Damit erweitert Godard nun um ein weiteres Mal sein Motiv der Liebe und führt es direkt in die romantische Komödie, welch kühner Schritt von ihm - aber keine Angst auch hier bricht Godard mit der Dramaturgie, die er ins absurde führt und im puren Amüsement verherrlicht. Aber auch Spannungen zwischen den Charakteren werden vollführt. Darsteller sprechen direkt in die Kamera, Godard involviert den Zuschauer - sogar verbeugt wird sich vor ihm - wie vor einer Komödie üblich. Sehr gesittet ist das. Das Sehen wird zum Beteiligen. Auch nutzt Godard eben jene Modulation des Tons, um humoristische Aspekte zu entfalten - neben der leichtfüßigen Inszenierung setzt er dabei auch auf die Absurdität seiner dramaturgischen Brüchen, es ist kurzum die Art wie Godard hier seinen Film (ja mit Handlung) erzählt. Übrigens ist das dabei auch lebensfern, aber dafür genauso liebenswert. Wie das Fahrradfahren in der Wohnung, fragmentarisch geschnittene Streitgespräche oder die zeitweilige Kommunikation mit Büchern. Denn ja wen wird es verwundern, wieder werden Literatur, Musik und Film durchzitiert.

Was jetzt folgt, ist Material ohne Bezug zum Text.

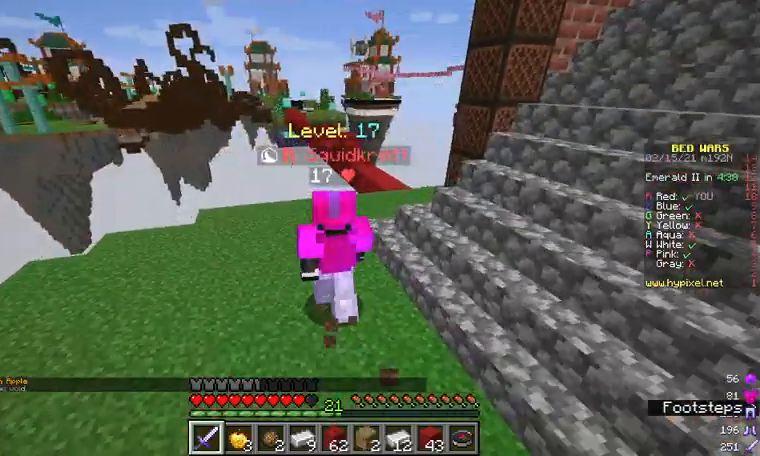
{"keys": ["d", "w"], "mouse": [], "events": [[133, "d", "up"], [467, "d", "down"]]}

Das Detail des Tages: Belmondos Rollenname lautet Alfred Lubitsch. Ich glaube die Reminiszenz sollte auf der Hand liegen. Eine Hommage ist dieses Werk nicht nur ans Kino, sondern auch an die starke Frau, die Karina verkörpert und Karina ist. Denn auch hier reflektiert er Karina auf die weibliche Protagonistin, die eine Dänin ist wie Karina. Der Chanson wird von Aznavor gesungen und auch auf Kollege Truffaut wird frech verwiesen, mit Jeanne Moreau wie »Jules und Jim« - ein großartiger Film, nebenbei - oder »Schießen sie auf einen Pianisten«, aber bitte doch nicht wörtlich! Der Film sprüht nur so vor Lebensfreude und Wahnwitz, technisch nutzt Godard natürlich auch zur Erzeugung des Irrsinns zerstückelte Szenen, Bildfragmente und eben Jumpcuts, unterschützt vom visualisierten Ton. Und wieder stellt er die Wirklichkeit im Filmischen nach, ein Abbild der Realität in der Fiktion? So fragen seine Protagonisten selbst: Wo liegt der Unterschied zwischen Wahrheit und Lüge? Und ist dieser überhaupt erkennbar? Selbiges ließe sich auf Godards Film übertragen. Sein Werk ist aber auch ein originelles Spiel mit der Liebe. Diesbezüglich hinterfragt Godard auch sein eigenes Werk, Komödie oder Tragödie? Denn wie kann man einen solchen Film einordnen? Ja, wie denn? Um auf den Punkt zu kommen: Die eindeutige Antwort wie er man ihn werten sollte, lieferte Godard schließlich selbst: Als »neorealistisches Musical«. Das machte ihn sicher so schnell keiner nach.